Université de Nantes, CNRS, INSERM, l'institut du thorax, Nantes, F-44000, France.
Université de Nantes, CHU Nantes, Inserm, CNRS, SFR Santé, Inserm UMS 016, CNRS UMS 3556, Nantes, F-44000, France.
F1000Res. 2021 Apr 26;10:320. doi: 10.12688/f1000research.52569.1. eCollection 2021.
Workflows are the keystone of bioimage analysis, and the NEUBIAS (Network of European BioImage AnalystS) community is trying to gather the actors of this field and organize the information around them. One of its most recent outputs is the opening of the F1000Research NEUBIAS gateway, whose main objective is to offer a channel of publication for bioimage analysis workflows and associated resources. In this paper we want to express some personal opinions and recommendations related to finding, handling and developing bioimage analysis workflows. The emergence of "big data" in bioimaging and resource-intensive analysis algorithms make local data storage and computing solutions a limiting factor. At the same time, the need for data sharing with collaborators and a general shift towards remote work, have created new challenges and avenues for the execution and sharing of bioimage analysis workflows. These challenges are to reproducibly run workflows in remote environments, in particular when their components come from different software packages, but also to document them and link their parameters and results by following the FAIR principles (Findable, Accessible, Interoperable, Reusable) to foster open and reproducible science. In this opinion paper, we focus on giving some directions to the reader to tackle these challenges and navigate through this complex ecosystem, in order to find and use workflows, and to compare workflows addressing the same problem.
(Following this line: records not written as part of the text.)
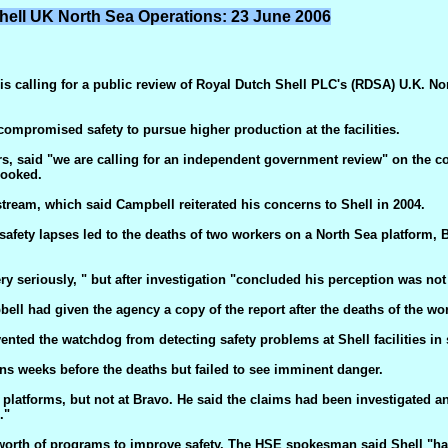
hell UK North Sea Operations: 23 June 2006
 calling for a public review of Royal Dutch Shell PLC's (RDSA) U.K. Nort
mpromised safety to pursue higher production at the facilities.
s, said "we are calling for an independent government review" on the co
looked.
ream, which said Campbell reiterated his concerns to Shell in 2004.
n safety lapses led to the deaths of two workers on a North Sea platform
seriously, " but after investigation "concluded his perception was not
ll had given the agency a copy of the report after the deaths of the wor
ented the watchdog from detecting safety problems at Shell facilities in
ns weeks before the deaths but failed to see imminent danger.
atforms, but not at Bravo. He said the claims had been investigated and
."
worth of programs to improve safety. The HSE spokesman said Shell "has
We also discuss tools to run workflows in the cloud and on High Performance Computing resources, and suggest ways to make these workflows FAIR.
工作流程是生物影像分析的基石,而 NEUBIAS(欧洲生物影像分析员网络)社区正试图汇集该领域的参与者,并围绕他们组织信息。其最近的成果之一是开放了 F1000Research NEUBIAS 网关,其主要目标是为生物影像分析工作流程及其相关资源提供一个发布渠道。在本文中,我们希望就生物影像分析工作流程的发现、处理和开发提出一些个人意见和建议。生物成像和资源密集型分析算法中“大数据”的出现,使得本地数据存储和计算解决方案成为一个限制因素。同时,由于需要与合作者共享数据以及向远程工作的转变,为生物影像分析工作流程的执行和共享带来了新的挑战和途径。这些挑战包括在远程环境中可重复运行工作流程,特别是当它们的组件来自不同的软件包时,以及按照 FAIR 原则(可发现、可访问、可互操作、可重用)对其进行记录并链接其参数和结果,以促进开放和可重复的科学。在这篇观点文章中,我们重点为读者提供一些指导,以应对这些挑战并在这个复杂的生态系统中进行导航,从而找到和使用工作流程,并比较解决同一问题的工作流程。我们还讨论了在云计算和高性能计算资源上运行工作流程的工具,并提出了使这些工作流程符合 FAIR 原则的方法。